- [Yapılacak İş] Tazminat davasına ilişkin karar metnini baştan sona, hiçbir harfini değiştirmeden kelimesi kelimesine yeniden yazın.

- [Sunulan Metin]

___

Esas No: 2013/2304
Karar No: 2015/1736
Karar Tarihi: 24.06.2015
Yargıtay Hukuk Genel Kurulu 2013/2304 Esas 2015/1736 Karar Sayılı İlamı
"İçtihat Metni"
MAHKEMESİ : Ankara 21. Asliye Hukuk Mahkemesi
TARİHİ : 15/05/2013
NUMARASI : 2013/40-2013/204
Taraflar arasındaki “tazminat” davasından dolayı yapılan yargılama sonunda; Ankara 21. Asliye Hukuk Mahkemesince davanın kısmen kabulüne dair verilen 29.12.2011 gün ve 2011/70 E., 2011/485 K. sayılı kararın incelenmesi davalılar vekili tarafından istenilmesi üzerine, Yargıtay 4. Hukuk Dairesinin 09.04.2012 gün ve 2012/3015 E., 2012/5940 K. sayılı ilamı ile;
(...Dava, basın yoluyla kişilik haklarına saldırı nedeniyle uğranılan manevi zararın ödetilmesi istemine ilişkindir. Yerel mahkemece istemin bir bölümü kabul edilmiş; karar, davalılar tarafından temyiz olunmuştur.
Davacı, davalı şirkete ait Star Gazetesi"nin 19.02.2010 tarihli sayısında " Ergenekon sanıkları ile buluşmadan HSYK"ya " ve " Ergenekon Sanığı E...HSYK ile olan ilişkilerini anlatıyor, HSYK"da işi Kadir ve Suat halleder " başlıklı yayınlarda; Ergenekon sanığı E.... ile olan yemek çıkışı fotoğrafı, E... ajandasındaki not ve bazı Ergenekon sanıkları ile K...Otel Toplantılarına katılması konu edilerek, sanıkları himaye amacı ile HSYK üyeliği görevinde icraat yaptığı ima edilmek suretiyle kişilik haklarına ağır saldırıda bulunulduğunu ileri sürerek davalıların manevi tazminatla sorumlu tutulmasını istemiştir.

___

[Bir veri kümesinden kayıtlar]
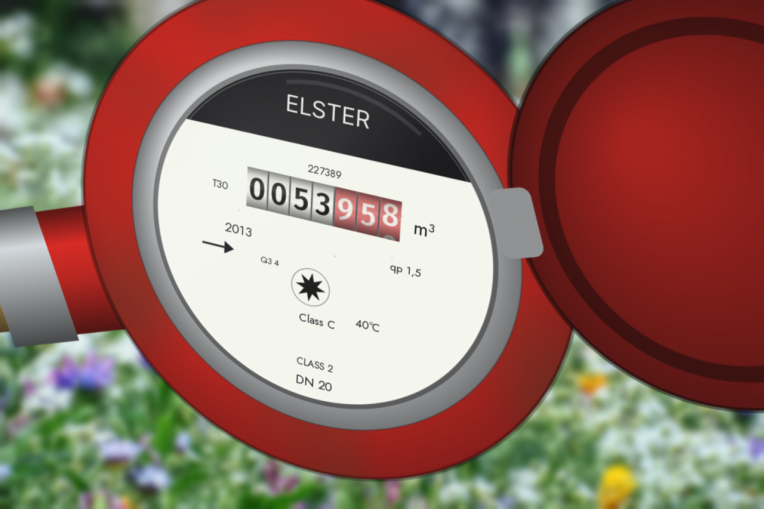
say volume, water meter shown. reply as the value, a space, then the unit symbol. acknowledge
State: 53.958 m³
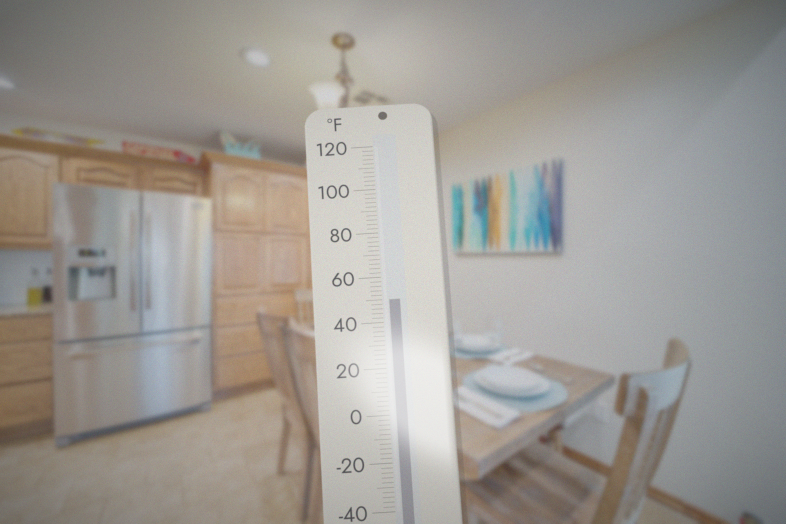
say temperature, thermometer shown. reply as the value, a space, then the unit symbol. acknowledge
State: 50 °F
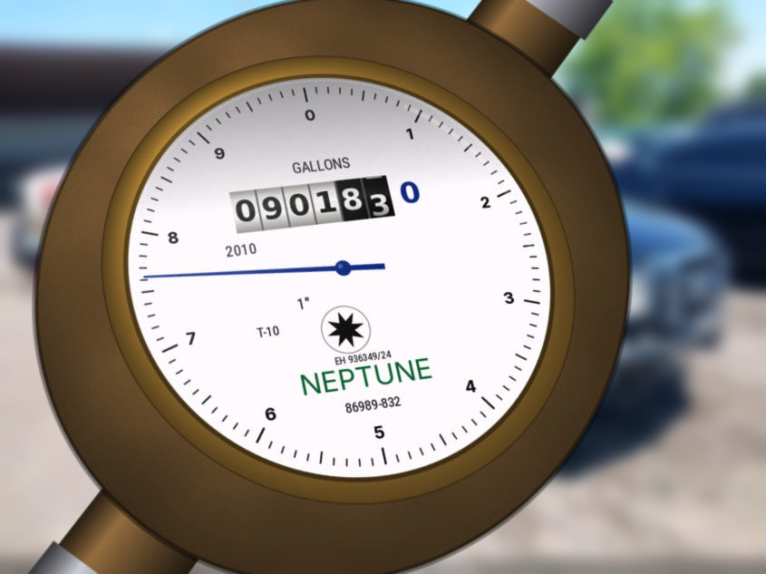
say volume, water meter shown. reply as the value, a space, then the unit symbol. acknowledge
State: 901827.6 gal
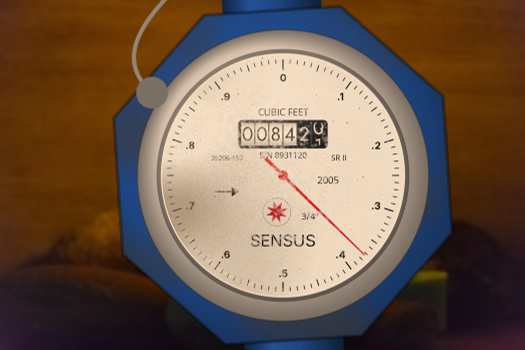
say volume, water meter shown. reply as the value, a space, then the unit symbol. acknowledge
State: 8420.37 ft³
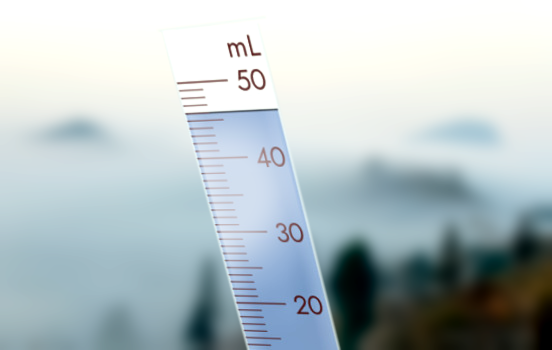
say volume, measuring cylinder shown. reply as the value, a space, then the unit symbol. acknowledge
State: 46 mL
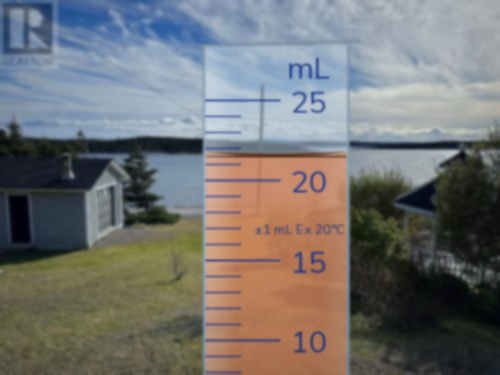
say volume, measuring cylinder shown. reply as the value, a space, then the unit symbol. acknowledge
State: 21.5 mL
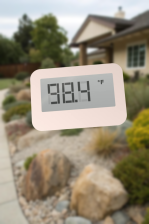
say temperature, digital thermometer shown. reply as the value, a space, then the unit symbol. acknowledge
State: 98.4 °F
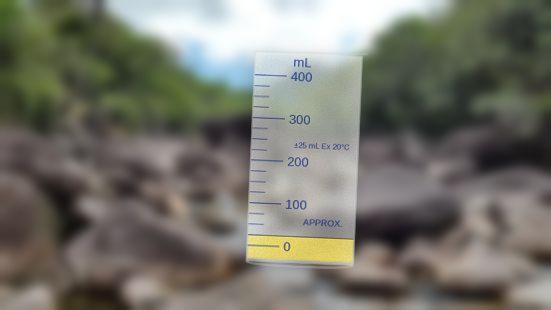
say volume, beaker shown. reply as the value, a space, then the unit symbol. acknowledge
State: 25 mL
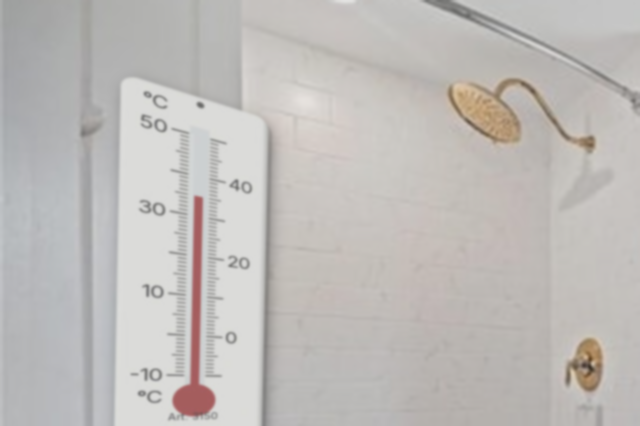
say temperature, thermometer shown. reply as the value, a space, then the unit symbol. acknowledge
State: 35 °C
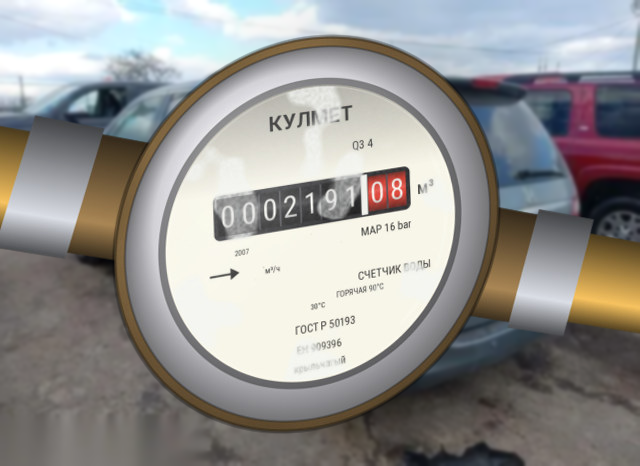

___

- [Yanıtınız]
Esas No: 2013/2304
Karar No: 2015/1736
Karar Tarihi: 24.06.2015
Yargıtay Hukuk Genel Kurulu 2013/2304 Esas 2015/1736 Karar Sayılı İlamı
"İçtihat Metni"
MAHKEMESİ : Ankara 21. Asliye Hukuk Mahkemesi
TARİHİ : 15/05/2013
NUMARASI : 2013/40-2013/204
Taraflar arasındaki “tazminat” davasından dolayı yapılan yargılama sonunda; Ankara 21. Asliye Hukuk Mahkemesince davanın kısmen kabulüne dair verilen 29.12.2011 gün ve 2011/70 E., 2011/485 K. sayılı kararın incelenmesi davalılar vekili tarafından istenilmesi üzerine, Yargıtay 4. Hukuk Dairesinin 09.04.2012 gün ve 2012/3015 E., 2012/5940 K. sayılı ilamı ile;
(...Dava, basın yoluyla kişilik haklarına saldırı nedeniyle uğranılan manevi zararın ödetilmesi istemine ilişkindir. Yerel mahkemece istemin bir bölümü kabul edilmiş; karar, davalılar tarafından temyiz olunmuştur.
Davacı, davalı şirkete ait Star Gazetesi"nin 19.02.2010 tarihli sayısında " Ergenekon sanıkları ile buluşmadan HSYK"ya " ve " Ergenekon Sanığı E...HSYK ile olan ilişkilerini anlatıyor, HSYK"da işi Kadir ve Suat halleder " başlıklı yayınlarda; Ergenekon sanığı E.... ile olan yemek çıkışı fotoğrafı, E... ajandasındaki not ve bazı Ergenekon sanıkları ile K...Otel Toplantılarına katılması konu edilerek, sanıkları himaye amacı ile HSYK üyeliği görevinde icraat yaptığı ima edilmek suretiyle kişilik haklarına ağır saldırıda bulunulduğunu ileri sürerek davalıların manevi tazminatla sorumlu tutulmasını istemiştir.